A recent study confirms the growing body of evidence that lemons have beneficial anti-diabetic properties.
In a randomized trial, lemon juice – but not tea – reduced the glycemic response in volunteer subjects. The healthy subjects were part of a study by French researchers, published in the European Journal of Nutrition volume 60, pages 113–122 (2021). The study references 50 other clinical research studies in its bibliography.
What is the glycemic response – and why is it important?
Despite its relatively common use nowadays when talking about nutrition, the term glycemic response has no formal definition.
- Blood glucose levels change after you consume foods that contain carbohydrates;
- The available carbs are those that the body digests and absorbs;
- The Glycemic Index or GI measures the extent of those changes.
To complicate matters, recent research suggests that our glycemic response varies quite significantly from individual to individual.
- Each test subject’s glycemic response was measured every two hours and plotted on a graph;
- It showed that each individual responded differently to each different type of food;
- The way they responded did not correlate with the way other participants responded;
- Results varied by up to 5-fold.
When the body can’t manage insulin well enough to maintain blood glucose levels, it is most often associated with diabetes. Hyperglycemia can damage many organs and systems in the body, including the blood vessels and nerves.
The study
The researchers theorized that pairing a starchy food with a drink containing the kind of enzymes that inhibit the digestion of starches might be a strategy that was easy to put into play.

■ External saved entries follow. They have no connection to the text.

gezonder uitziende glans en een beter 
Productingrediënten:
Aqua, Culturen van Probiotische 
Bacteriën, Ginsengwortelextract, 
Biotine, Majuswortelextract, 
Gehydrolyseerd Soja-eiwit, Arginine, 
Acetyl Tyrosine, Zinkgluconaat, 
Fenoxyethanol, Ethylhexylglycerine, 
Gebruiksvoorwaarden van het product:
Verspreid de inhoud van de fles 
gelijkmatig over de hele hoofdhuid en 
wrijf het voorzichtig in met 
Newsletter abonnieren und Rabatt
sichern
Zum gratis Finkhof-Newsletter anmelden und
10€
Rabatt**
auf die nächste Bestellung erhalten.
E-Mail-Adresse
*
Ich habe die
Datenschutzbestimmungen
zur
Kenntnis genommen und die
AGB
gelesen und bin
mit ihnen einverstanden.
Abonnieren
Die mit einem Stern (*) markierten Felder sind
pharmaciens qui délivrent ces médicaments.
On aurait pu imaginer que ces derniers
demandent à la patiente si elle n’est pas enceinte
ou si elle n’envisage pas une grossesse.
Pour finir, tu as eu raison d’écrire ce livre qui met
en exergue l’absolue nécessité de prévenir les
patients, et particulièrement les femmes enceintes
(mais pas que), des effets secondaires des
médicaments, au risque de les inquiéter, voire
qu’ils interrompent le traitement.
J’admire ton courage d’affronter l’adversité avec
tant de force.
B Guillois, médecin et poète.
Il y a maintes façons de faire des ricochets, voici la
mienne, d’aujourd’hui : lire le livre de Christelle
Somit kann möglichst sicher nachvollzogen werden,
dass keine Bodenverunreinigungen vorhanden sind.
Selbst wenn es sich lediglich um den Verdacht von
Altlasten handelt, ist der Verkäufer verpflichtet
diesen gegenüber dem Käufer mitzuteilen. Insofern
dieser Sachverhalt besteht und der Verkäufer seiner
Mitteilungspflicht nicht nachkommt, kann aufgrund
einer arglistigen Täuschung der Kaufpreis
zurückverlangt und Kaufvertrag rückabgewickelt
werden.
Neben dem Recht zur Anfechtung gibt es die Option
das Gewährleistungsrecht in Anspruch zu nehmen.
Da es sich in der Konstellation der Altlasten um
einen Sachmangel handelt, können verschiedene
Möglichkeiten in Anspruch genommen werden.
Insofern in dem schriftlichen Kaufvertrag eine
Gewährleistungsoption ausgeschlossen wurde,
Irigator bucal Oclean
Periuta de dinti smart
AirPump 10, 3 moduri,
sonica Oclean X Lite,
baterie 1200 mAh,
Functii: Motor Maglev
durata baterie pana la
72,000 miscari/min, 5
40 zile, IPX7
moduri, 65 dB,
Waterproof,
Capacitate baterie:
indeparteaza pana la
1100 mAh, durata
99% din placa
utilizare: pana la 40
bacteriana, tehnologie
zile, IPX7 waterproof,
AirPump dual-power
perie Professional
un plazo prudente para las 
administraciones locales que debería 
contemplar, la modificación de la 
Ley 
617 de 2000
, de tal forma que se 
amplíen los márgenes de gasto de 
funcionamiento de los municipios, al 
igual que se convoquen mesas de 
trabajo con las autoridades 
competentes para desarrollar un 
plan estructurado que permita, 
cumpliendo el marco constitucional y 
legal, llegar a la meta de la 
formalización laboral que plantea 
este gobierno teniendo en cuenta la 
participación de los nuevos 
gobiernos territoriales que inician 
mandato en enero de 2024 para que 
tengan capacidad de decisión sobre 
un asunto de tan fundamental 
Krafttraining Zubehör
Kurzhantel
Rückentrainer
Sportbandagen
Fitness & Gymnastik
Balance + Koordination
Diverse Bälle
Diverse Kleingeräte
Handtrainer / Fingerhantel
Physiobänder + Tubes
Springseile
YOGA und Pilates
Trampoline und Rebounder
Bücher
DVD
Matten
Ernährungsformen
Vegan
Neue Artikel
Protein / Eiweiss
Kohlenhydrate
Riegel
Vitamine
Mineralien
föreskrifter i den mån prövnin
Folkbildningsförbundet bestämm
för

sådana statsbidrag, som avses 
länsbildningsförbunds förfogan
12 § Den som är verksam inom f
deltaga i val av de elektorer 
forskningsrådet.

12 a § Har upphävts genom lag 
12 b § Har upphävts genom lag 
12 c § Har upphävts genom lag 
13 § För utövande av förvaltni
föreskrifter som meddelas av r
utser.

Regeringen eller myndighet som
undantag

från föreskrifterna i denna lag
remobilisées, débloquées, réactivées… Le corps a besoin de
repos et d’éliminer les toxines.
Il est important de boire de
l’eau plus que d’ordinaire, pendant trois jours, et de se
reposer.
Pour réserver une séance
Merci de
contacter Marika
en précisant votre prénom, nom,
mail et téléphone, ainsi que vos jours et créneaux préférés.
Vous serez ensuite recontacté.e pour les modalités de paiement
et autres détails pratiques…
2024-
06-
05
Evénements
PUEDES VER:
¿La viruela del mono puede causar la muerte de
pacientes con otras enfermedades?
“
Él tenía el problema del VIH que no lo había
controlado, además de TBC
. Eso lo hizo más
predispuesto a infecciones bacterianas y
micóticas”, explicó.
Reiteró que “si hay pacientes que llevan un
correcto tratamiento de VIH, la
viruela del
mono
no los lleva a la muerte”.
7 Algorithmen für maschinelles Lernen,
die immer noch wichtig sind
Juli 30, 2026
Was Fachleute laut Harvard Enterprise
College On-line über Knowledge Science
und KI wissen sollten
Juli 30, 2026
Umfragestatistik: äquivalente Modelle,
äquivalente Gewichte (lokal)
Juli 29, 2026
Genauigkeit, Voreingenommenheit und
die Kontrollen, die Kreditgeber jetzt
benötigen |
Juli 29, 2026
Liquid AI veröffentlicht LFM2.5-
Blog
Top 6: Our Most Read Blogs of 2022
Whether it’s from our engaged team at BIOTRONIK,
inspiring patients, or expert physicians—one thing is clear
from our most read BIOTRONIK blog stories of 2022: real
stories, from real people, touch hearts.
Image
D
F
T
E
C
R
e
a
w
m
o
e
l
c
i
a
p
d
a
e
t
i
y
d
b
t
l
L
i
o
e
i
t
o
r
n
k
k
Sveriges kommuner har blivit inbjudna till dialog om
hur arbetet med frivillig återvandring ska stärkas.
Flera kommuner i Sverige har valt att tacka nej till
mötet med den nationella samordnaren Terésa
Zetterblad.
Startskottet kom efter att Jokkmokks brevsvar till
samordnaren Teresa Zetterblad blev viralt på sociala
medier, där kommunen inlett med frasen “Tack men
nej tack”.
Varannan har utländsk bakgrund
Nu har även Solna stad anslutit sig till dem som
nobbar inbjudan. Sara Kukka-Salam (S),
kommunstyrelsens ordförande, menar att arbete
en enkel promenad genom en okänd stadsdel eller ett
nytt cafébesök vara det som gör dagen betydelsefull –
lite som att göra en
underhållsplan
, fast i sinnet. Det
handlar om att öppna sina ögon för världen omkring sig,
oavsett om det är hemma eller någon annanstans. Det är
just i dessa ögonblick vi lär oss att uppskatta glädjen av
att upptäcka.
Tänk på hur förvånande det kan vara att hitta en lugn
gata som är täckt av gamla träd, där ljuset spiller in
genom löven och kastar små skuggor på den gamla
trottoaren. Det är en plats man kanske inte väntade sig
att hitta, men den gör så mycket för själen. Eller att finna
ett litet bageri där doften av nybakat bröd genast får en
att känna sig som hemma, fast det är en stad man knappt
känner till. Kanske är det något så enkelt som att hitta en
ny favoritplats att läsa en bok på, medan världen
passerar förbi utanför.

For that purpose, the researchers tested black tea and lemon juice. The volunteers consumed bread along with water, tea or lemon juice, and measured their responses.
What they found:
- Tea did not affect the glycemic response at all;
- Lemon juice had the effect of significantly lowering the peak blood glucose concentration, and delayed that peak by more than 35 minutes.
Previous research indicated that lowering the pH of a meal overall (i.e. including all its components) can slow down the digestion of starches. Lemon juice, in the recent study, showed similar properties to vinegar and other acidic foods.
Eating something acidic along with something starchy seems to be the simplest way of reducing your glycemic response – and avoid overtaxing your body’s insulin response.